*** TEXTO DE REFERÊNCIA

Na manhã seguinte, Robert que se encontrava aflito, entrando no modo desespero, conversa com Lorde Goring e abre o jogo para o amigo sobre sua situação. Goring aconselha Robert a contar tudo para sua mulher, ser honesto com ela e dizer sobre seus pecados administrativos do passado. Robert, que conhece sua mulher muito bem, sabe que ela não tolera imperfeições e certamente nunca o perdoaria por um erro tão grave cometido por ele.

Na conversa que tiveram, ele descreve como o Barão Arnheim o convenceu que a ambição e o poder são um meio para se obter a liberdade. Lorde Goring, quando ouve as argumentações do amigo, dá uma outra visão sobre o significado da riqueza e do poder. Para ele, a riqueza e o poder são coisas vazias em si mesmas, e a desonestidade de Robert não o levou à liberdade, mas à sua ruína.

Quando Lady Chiltern chega em casa, encontra Lorde Goring, que tenta explicar a ela que todas as pessoas têm suas fraquezas e imperfeições, mesmo as melhores pessoas, e que a única maneira de compreender o mundo é olhá-lo com um olhar generoso, em vez querer que ele se se ajuste a um conjunto de expectativas rígidas.

Subitamente, Lady Markby e a Sra. Chevley entram. A Sra. Chevney pergunta sobre o broche de diamantes que havia desaparecido. Ninguém sabia do paradeiro da joia. Lady Markby retira-se logo em seguida. Lady Cheveley conta a Lady Chiltern sobre o segredo de Robert, seu marido, e sai rapidamente. Consumida pela decepção e desânimo, ela diz a Robert que ele não reúne as condições de ser um “marido ideal” dela.

Robert explica que não é um cara perfeito, e quer ser apenas amado. Ele sai e ela se dissolve em lágrimas.

O terceiro ato, começa com Lorde Goring conversando com o seu mordomo. Robert vem visitá-lo, e Lorde Goring tenta mais uma vez convencê-lo a contar tudo para sua esposa. Lady Cheveley entra desapercebida e se esconde em uma sala ao lado. Robert a descobre sem querer e sai confuso. A Sra. Cheveley encontra Lorde Goring e faz uma proposta: a carta incriminatória contra Robert seria devolvida com uma condição: se ele se casasse com ela. Lorde Goring se recusa, e de repente prende o broche perdido em seu pulso. Ela o havia roubado do primo de Lorde Goring anos atrás. Com medo de ser denunciada pela polícia, a Sra Cheveley deixa a carta de Robert para Lorde Goring e vai embora.

O ato final acontece na manhã seguinte. Robert fez um discurso brilhante contra o Canal argentino e foi eleito para um cargo no gabinete. Lady Chiltern sugere que ele se aposente da política, mas, depois de falar com Lorde Goring, ela resolve encorajar Robert a perseguir o que o faz feliz. Mabel (irmã de Robert) e Lorde Goring ficam noivos, Robert e Lady Chiltern se reconciliam e a paz é restaurada.

******
*** DADOS DE ENTRADA

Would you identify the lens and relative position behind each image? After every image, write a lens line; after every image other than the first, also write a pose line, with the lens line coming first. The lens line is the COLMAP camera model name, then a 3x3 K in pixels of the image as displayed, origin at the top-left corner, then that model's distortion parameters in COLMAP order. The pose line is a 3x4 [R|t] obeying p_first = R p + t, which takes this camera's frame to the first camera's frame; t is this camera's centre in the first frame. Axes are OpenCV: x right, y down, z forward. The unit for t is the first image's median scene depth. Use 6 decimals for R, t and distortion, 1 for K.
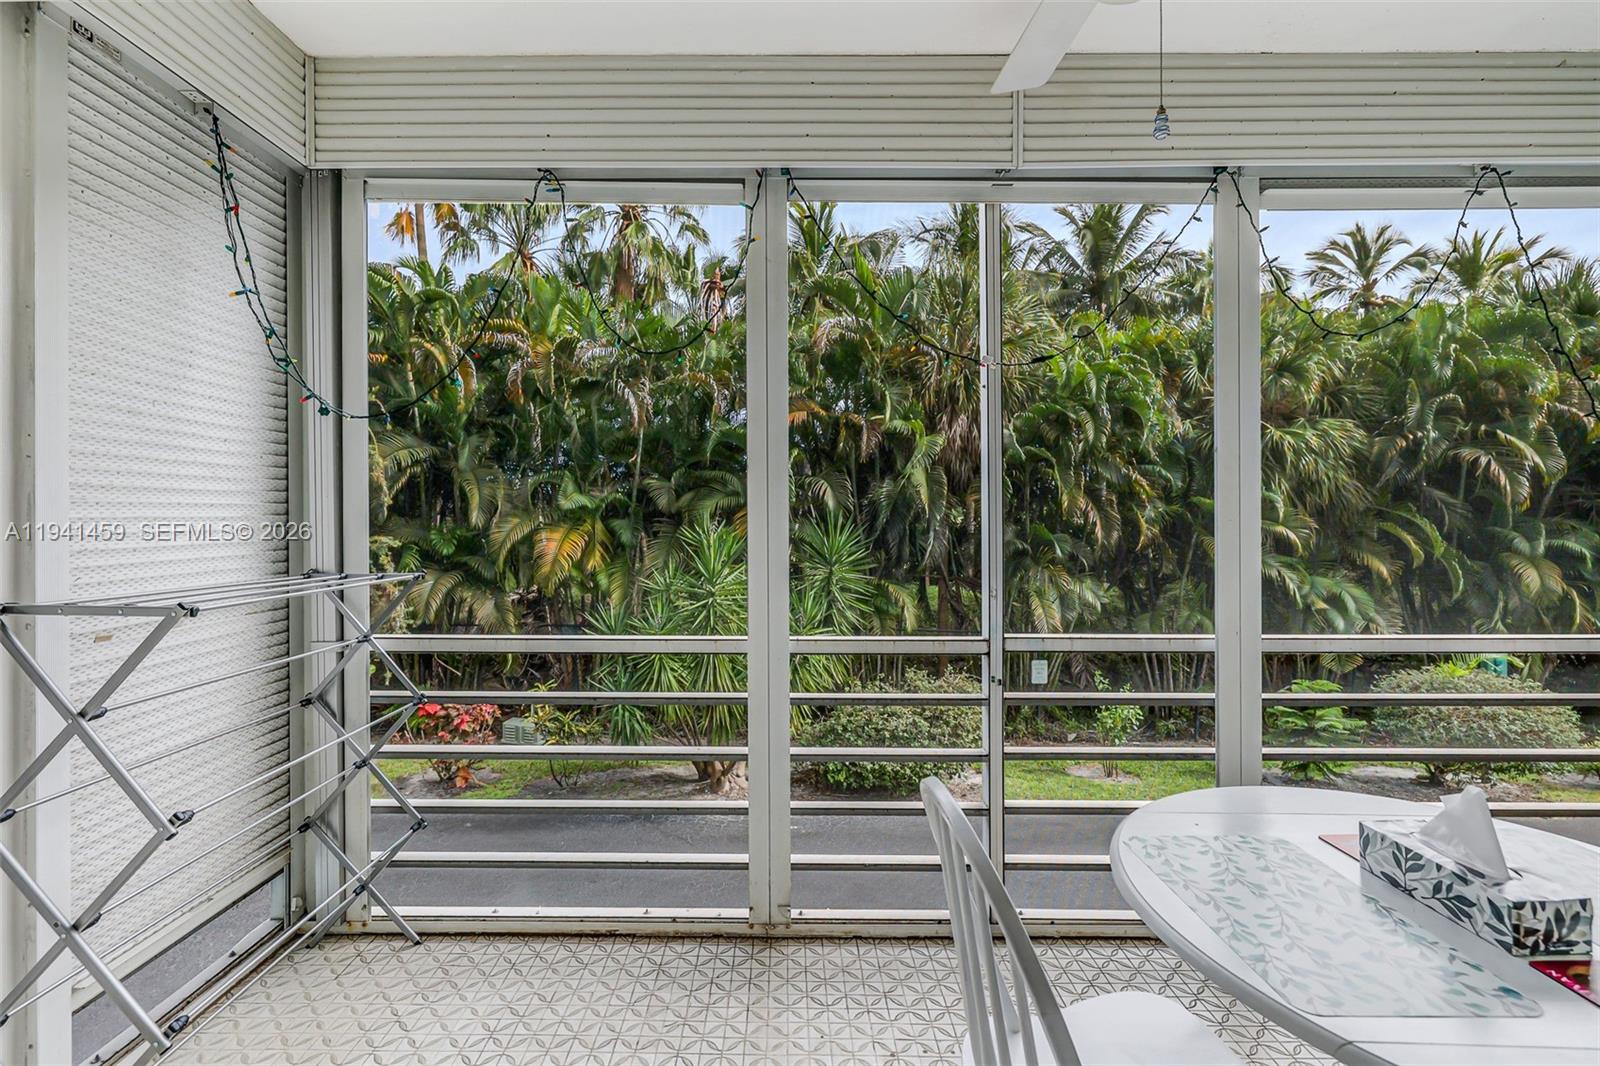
lens RADIAL K [[689.8, 0, 776.1], [0, 689.8, 513.9], [0, 0, 1]] dist [-0.002194, -0.000431]
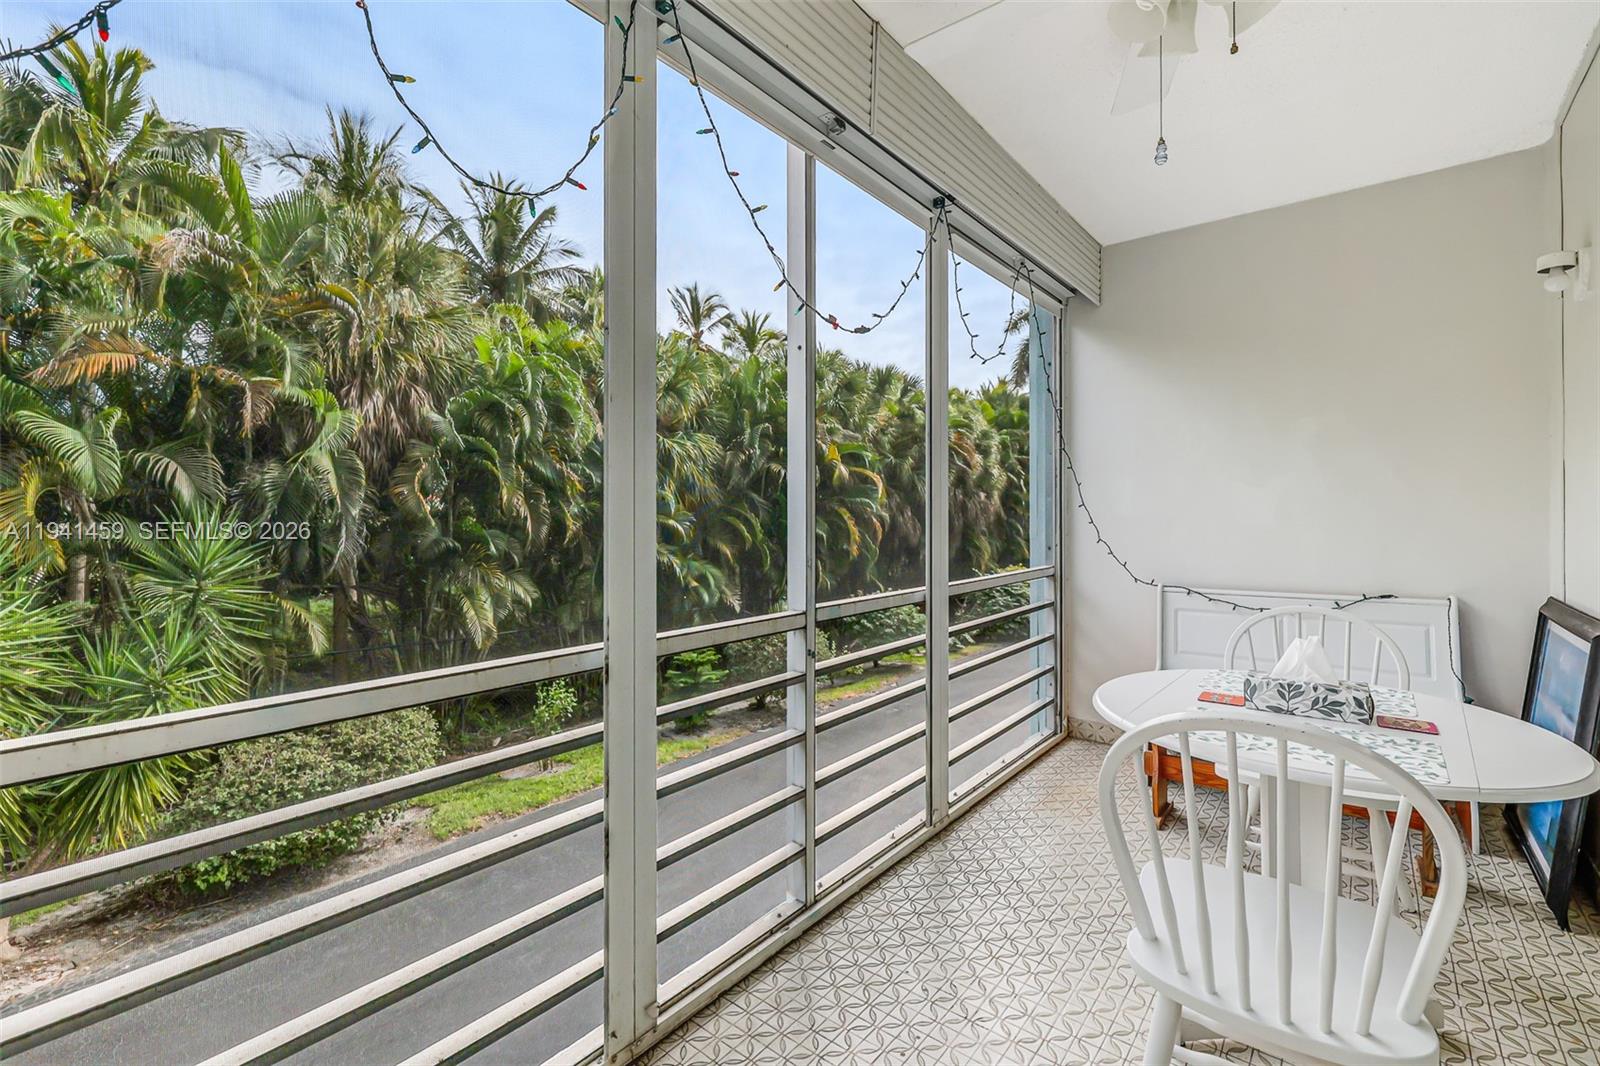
lens RADIAL K [[700.9, 0, 795.3], [0, 700.9, 509.5], [0, 0, 1]] dist [-0.001213, -0.000271]
pose [[0.627790, 0.003736, 0.778374, -0.079172], [0.001828, 0.999979, -0.006273, 0.007787], [-0.778381, 0.005361, 0.627770, 0.068248]]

******

§ EXERCÍCIOS PROPOSTOS:
1/ Segundo o resumo, contra o que Robert profere um discurso no ato final?
2/ Transcreva do resumo o trecho entre "O ato final" e "paz é restaurada.", inclusive.

§ RESPOSTAS DOS EXERCÍCIOS:
1/ Contra o Canal argentino.

2/
O ato final acontece na manhã seguinte. Robert fez um discurso brilhante contra o Canal argentino e foi eleito para um cargo no gabinete. Lady Chiltern sugere que ele se aposente da política, mas, depois de falar com Lorde Goring, ela resolve encorajar Robert a perseguir o que o faz feliz. Mabel (irmã de Robert) e Lorde Goring ficam noivos, Robert e Lady Chiltern se reconciliam e a paz é restaurada.